[Requirement] Please restate, word for word, the lines below that begin at the one with "thumb tip: (156, 146)" and end at the one with "middle tip: (320, 163)". Leave out all other lines.

---------- Source information ----------

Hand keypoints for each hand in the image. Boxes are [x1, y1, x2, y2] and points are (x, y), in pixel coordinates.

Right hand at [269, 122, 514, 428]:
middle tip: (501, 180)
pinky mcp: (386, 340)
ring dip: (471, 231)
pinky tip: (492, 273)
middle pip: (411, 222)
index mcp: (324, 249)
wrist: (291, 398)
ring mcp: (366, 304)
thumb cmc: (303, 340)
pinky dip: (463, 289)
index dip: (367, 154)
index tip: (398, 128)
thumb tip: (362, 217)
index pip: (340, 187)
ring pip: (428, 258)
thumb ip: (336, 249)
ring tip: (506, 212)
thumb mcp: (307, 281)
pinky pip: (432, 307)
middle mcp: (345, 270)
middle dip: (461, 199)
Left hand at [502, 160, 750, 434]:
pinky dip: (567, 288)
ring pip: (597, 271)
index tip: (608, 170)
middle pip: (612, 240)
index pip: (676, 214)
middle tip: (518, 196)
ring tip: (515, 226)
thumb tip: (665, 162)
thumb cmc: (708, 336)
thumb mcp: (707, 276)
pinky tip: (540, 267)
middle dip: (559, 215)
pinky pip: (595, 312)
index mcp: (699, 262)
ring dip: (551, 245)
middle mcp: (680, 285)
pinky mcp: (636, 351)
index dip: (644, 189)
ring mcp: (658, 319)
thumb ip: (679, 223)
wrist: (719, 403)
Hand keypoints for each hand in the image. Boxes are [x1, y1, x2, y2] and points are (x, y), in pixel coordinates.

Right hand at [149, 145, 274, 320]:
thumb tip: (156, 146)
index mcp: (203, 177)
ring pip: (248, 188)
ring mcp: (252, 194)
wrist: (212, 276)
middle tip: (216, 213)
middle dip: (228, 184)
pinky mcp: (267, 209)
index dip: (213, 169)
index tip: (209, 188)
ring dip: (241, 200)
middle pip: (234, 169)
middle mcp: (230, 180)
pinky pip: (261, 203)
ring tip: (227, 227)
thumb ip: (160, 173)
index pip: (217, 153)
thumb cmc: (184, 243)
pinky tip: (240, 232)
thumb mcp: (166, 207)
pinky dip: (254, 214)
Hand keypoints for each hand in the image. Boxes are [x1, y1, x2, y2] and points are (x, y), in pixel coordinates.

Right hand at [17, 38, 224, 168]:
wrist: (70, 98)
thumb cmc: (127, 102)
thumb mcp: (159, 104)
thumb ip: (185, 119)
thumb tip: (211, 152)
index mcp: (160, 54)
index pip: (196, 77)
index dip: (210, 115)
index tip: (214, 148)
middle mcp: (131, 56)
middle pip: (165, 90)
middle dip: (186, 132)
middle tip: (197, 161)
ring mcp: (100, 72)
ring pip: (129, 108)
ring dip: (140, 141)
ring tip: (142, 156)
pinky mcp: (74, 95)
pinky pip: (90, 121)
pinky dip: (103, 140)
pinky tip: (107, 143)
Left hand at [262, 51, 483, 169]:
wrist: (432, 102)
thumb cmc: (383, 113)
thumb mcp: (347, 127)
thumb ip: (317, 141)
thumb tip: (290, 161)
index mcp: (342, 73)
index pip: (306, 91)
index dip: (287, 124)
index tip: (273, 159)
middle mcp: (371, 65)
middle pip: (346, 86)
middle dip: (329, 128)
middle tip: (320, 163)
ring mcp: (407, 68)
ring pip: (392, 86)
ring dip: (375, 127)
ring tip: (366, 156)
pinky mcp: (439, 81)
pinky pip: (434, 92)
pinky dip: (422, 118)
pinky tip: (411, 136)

----------

[Solution]
thumb tip: (156, 146)
index mcp: (203, 177)
ring pip: (248, 188)
ring mcp: (252, 194)
wrist: (212, 276)
middle tip: (216, 213)
middle dip: (228, 184)
pinky mcp: (267, 209)
index dip: (213, 169)
index tip: (209, 188)
ring dip: (241, 200)
middle pip: (234, 169)
middle mcp: (230, 180)
pinky pip: (261, 203)
ring tip: (227, 227)
thumb ip: (160, 173)
index pip: (217, 153)
thumb cmc: (184, 243)
pinky tip: (240, 232)
thumb mcp: (166, 207)
pinky dip: (254, 214)
Hand keypoints for each hand in the image. Boxes are [x1, y1, x2, y2] and points are (x, y), in pixel coordinates.

Right hand at [17, 38, 224, 168]:
wrist: (70, 98)
thumb cmc: (127, 102)
thumb mcp: (159, 104)
thumb ip: (185, 119)
thumb tip: (211, 152)
index mcp: (160, 54)
index pip: (196, 77)
index dip: (210, 115)
index tip: (214, 148)
middle mcp: (131, 56)
middle pip: (165, 90)
middle dip: (186, 132)
middle tip: (197, 161)
ring mcp: (100, 72)
ring pip: (129, 108)
ring dip: (140, 141)
ring tip: (142, 156)
pinky mcp: (74, 95)
pinky pip: (90, 121)
pinky dip: (103, 140)
pinky tip: (107, 143)
Left hand at [262, 51, 483, 169]:
wrist: (432, 102)
thumb cmc: (383, 113)
thumb mcp: (347, 127)
thumb ip: (317, 141)
thumb tip: (290, 161)
index mcp: (342, 73)
index pip: (306, 91)
index dip: (287, 124)
index tip: (273, 159)
middle mcp: (371, 65)
middle pip: (346, 86)
middle dip: (329, 128)
middle tip: (320, 163)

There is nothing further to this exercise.